To pass the dragging time, I took the folder of papers out of the safe, and in the sun sat staring at each one separately, trying to make even the smallest sense of languages I couldn’t read. The nearest I came to recognition was a paper I guessed to be in Greek, on account of the symbols Omega and Pi.

All the papers were scattered with numbers, and where numbers occurred they were written in the script known as Latin, or otherwise ordinary English.

Eventually, letting ideas drift, I thought that some of the bunch might be an inventory, a stock-taking, of round-the-world species and quantities, possibly of the mushrooms that had once grown in the now blown-away sheds.

Fine, I thought, but why the Geiger counter?

I replaced the folder and spent an idle hour listening to irregular but fairly frequent clicks as I walked around the dead village raising live evidence of radiation.

I expected the counter to count since background radiation was all around us all the time, a combination from naturally occurring radioactive material in the earth’s crust and ‘cosmic rays’, high-energy particles arriving from outer space emitted by the sun about ten minutes and ninety-three million miles ago.

But there seemed to be rather a high count rate near to the bases of the blown-away houses. High count rates were not unusual. Residents of Aberdeen, the Granite City of Scotland, experience a higher background than normal as granite contains many radioactive atoms. I looked around me and tried to remember what my pal in Miami had said: ‘Constructed of bird droppings, guano, coral and limestone rock.’ Were bird droppings radioactive? No, I thought not.

Putting the rod near the cracks in the concrete floors raised an endless stream of clicks; clicks so fast that they coalesced into one sound.

I thought of radon. Radon gas could be a problem the world over as it was produced by the decay of naturally occurring uranium in rocks and seeped unseen and unsmelled into people’s homes, giving them cancer. But, I thought, radon needed an enclosed space to congregate and the hurricane had ensured there were no enclosed spaces left. And besides, limestone had little radioactive uranium in it to decay.

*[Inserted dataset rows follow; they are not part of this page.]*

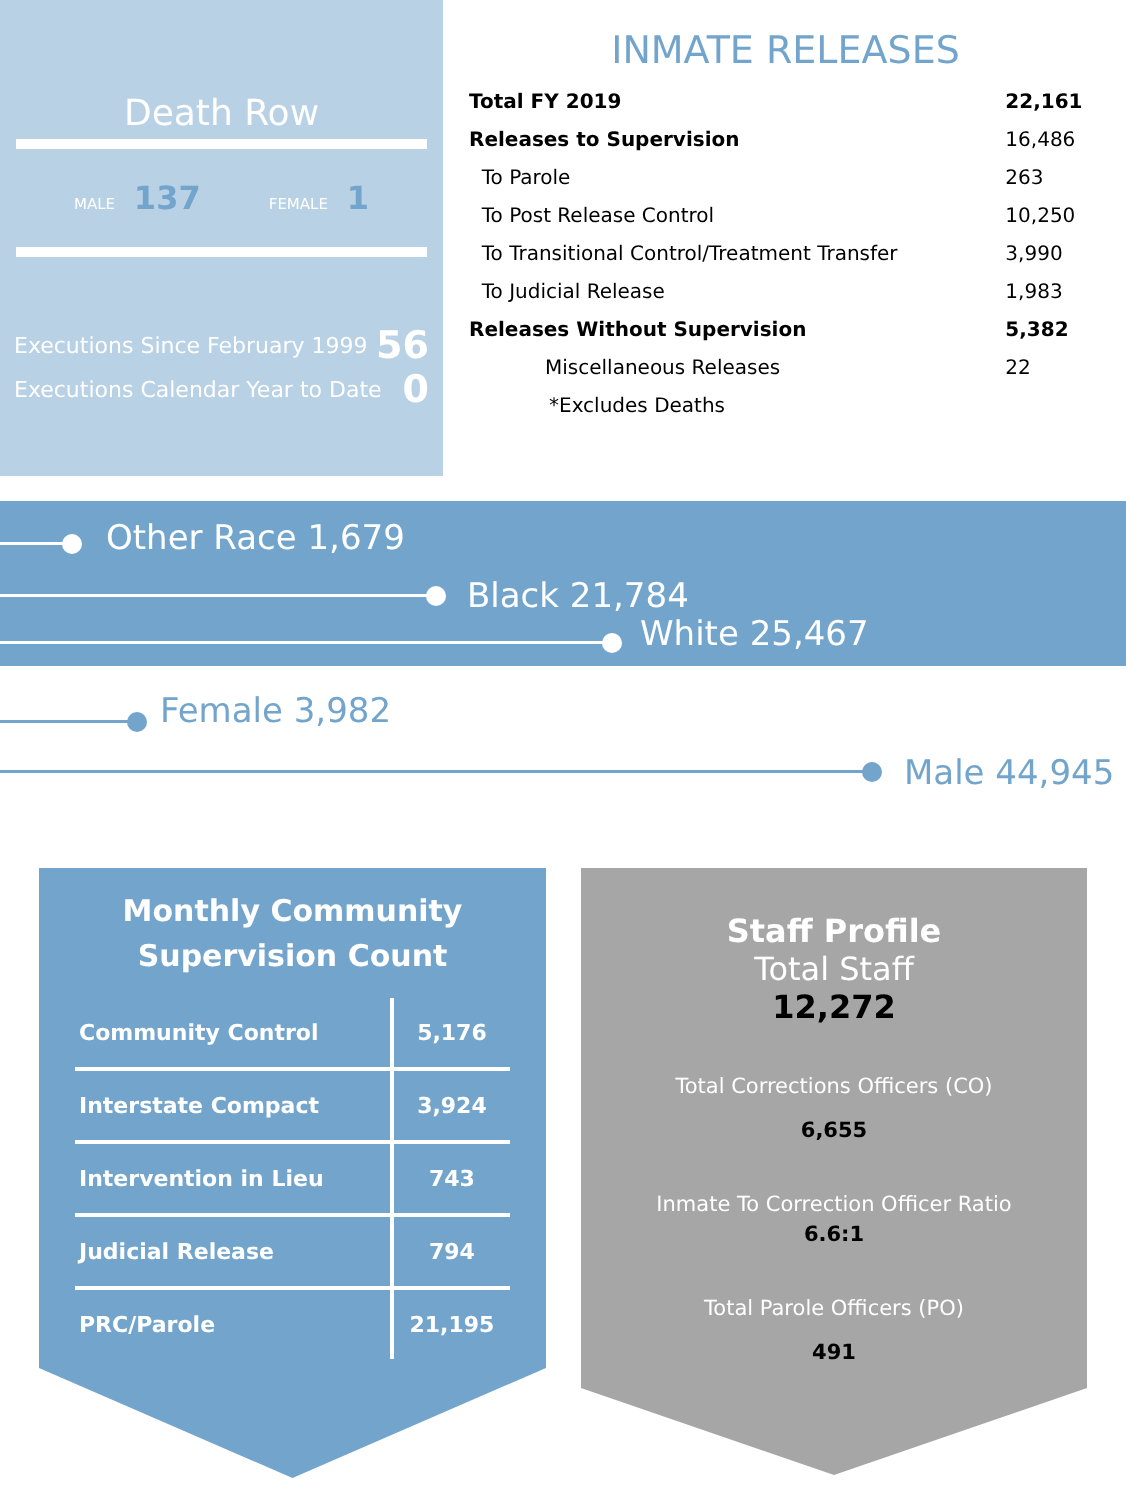Death Row
MALE 137 FEMALE 1
Executions Since February 1999 56
Executions Calendar Year to Date 0
INMATE RELEASES
| Total FY 2019 | 22,161 |
| Releases to Supervision | 16,486 |
| To Parole | 263 |
| To Post Release Control | 10,250 |
| To Transitional Control/Treatment Transfer | 3,990 |
| To Judicial Release | 1,983 |
| Releases Without Supervision | 5,382 |
| Miscellaneous Releases | 22 |
| *Excludes Deaths | |
Other Race 1,679
Black 21,784
White 25,467
Female 3,982
Male 44,945
Monthly Community
Supervision Count
| Community Control | 5,176 |
| Interstate Compact | 3,924 |
| Intervention in Lieu | 743 |
| Judicial Release | 794 |
| PRC/Parole | 21,195 |
Staff Profile
Total Staff
12,272
Total Corrections Officers (CO)
6,655
Inmate To Correction Officer Ratio
6.6:1
Total Parole Officers (PO)
491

So what was causing the count? Was this perhaps why the islanders had left: not because of Nicky, still less because of Odin, but because they feared the radioactivity under their feet?

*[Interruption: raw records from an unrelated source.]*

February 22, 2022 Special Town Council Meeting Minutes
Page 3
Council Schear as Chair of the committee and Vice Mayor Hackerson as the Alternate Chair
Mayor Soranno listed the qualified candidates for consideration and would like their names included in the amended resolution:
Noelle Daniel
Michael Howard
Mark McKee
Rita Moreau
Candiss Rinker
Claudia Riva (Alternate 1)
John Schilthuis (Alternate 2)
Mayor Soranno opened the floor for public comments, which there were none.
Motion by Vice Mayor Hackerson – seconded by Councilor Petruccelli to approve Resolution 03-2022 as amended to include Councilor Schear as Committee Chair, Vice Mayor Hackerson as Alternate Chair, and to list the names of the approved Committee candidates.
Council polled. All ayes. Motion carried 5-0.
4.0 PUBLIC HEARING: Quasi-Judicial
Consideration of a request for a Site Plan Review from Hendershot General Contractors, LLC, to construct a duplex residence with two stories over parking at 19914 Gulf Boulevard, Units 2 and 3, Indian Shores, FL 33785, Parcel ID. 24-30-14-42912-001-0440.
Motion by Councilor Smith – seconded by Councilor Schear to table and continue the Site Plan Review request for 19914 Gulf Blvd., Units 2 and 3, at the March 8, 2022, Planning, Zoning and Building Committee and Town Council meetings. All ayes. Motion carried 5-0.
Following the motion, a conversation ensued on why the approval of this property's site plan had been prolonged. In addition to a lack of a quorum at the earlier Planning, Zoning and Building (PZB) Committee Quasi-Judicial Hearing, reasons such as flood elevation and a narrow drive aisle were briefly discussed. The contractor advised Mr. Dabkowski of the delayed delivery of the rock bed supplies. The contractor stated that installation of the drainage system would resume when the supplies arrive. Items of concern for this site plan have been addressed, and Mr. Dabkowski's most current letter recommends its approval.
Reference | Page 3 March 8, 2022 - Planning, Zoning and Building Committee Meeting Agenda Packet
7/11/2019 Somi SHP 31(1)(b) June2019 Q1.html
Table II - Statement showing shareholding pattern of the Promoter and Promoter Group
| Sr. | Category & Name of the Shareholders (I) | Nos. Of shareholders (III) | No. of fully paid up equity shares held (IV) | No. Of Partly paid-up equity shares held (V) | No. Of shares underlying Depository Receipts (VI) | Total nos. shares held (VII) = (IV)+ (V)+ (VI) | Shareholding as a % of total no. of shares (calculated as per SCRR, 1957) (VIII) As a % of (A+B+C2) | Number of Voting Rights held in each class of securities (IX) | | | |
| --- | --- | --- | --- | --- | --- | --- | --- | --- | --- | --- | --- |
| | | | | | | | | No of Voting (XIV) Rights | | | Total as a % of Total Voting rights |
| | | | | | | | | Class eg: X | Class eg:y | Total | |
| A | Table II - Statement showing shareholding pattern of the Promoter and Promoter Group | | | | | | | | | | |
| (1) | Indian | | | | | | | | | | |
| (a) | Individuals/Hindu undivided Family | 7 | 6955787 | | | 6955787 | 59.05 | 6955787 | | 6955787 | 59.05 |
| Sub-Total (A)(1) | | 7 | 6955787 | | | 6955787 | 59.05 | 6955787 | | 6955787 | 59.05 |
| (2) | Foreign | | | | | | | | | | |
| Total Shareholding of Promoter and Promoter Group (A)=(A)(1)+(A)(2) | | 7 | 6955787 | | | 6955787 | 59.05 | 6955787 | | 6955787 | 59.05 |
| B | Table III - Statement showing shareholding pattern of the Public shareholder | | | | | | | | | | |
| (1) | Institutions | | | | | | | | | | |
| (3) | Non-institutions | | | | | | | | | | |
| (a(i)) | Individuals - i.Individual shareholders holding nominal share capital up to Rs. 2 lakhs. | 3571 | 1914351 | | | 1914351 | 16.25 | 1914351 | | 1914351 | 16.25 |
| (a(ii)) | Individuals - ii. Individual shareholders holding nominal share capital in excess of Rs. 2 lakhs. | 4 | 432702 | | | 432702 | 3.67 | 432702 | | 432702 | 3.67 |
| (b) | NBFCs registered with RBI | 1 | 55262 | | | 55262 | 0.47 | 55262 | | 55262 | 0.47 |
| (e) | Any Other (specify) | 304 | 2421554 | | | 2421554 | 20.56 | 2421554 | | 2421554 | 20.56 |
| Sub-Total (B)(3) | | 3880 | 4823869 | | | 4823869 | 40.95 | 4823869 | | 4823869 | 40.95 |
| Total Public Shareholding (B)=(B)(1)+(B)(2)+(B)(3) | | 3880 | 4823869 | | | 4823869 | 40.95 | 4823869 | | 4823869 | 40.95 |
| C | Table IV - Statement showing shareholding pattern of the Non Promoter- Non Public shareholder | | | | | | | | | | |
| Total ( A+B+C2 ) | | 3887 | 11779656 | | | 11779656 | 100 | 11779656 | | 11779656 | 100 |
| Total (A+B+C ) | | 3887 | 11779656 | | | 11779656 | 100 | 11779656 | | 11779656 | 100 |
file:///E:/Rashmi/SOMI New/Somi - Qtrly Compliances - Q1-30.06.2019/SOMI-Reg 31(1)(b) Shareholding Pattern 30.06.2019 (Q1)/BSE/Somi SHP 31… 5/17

If the Geiger counter was energised round the houses, it practically took off over the outlined remnants of the foundations of the mushroom sheds. Frowning, I made a long detour down and off the runway to see if the cattle en masse were emitting strong radioactivity too, but to my relief they weren’t. I hadn’t, it seemed, drunk quantities of radioactive milk.

Eventually the Geiger counter lost its attraction as entertainment and I restored it to the safe. The folder lay there also, each sheet familiar but reproaching my lack of scholarship.

I closed the safe and locked it, and again in the idyllic air I added one more piece of wood to a growing line. Each piece of wood represented a day, and at that moment there were four of them. Four long days and longer nights.

Despair was too strong a word for it.

Perhaps despondency was better.


When they came for me, they came with guns.